Items listed in a dataset
━━━━━━
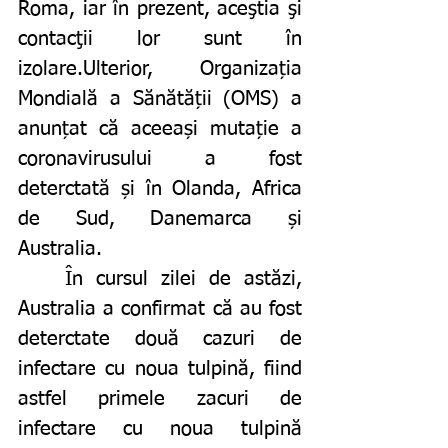
Roma, iar în prezent, aceştia şi 
contacţii lor sunt în 
izolare.Ulterior, Organizația 
Mondială a Sănătății (OMS) a 
anunțat că aceeași mutație a 
coronavirusului a fost 
deterctată și în Olanda, Africa 
de Sud, Danemarca și 
Australia. 
	În cursul zilei de astăzi, 
Australia a confirmat că au fost 
deterctate două cazuri de 
infectare cu noua tulpină, fiind 
astfel primele zacuri de 
infectare cu noua tulpină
━━━━━━
YOUR OBJECTIVE » Write out, word for word, every line from the one containing "deterctată și în Olanda, Africa" through the last line of the records above.

THE ANSWER »
deterctată și în Olanda, Africa 
de Sud, Danemarca și 
Australia. 
	În cursul zilei de astăzi, 
Australia a confirmat că au fost 
deterctate două cazuri de 
infectare cu noua tulpină, fiind 
astfel primele zacuri de 
infectare cu noua tulpină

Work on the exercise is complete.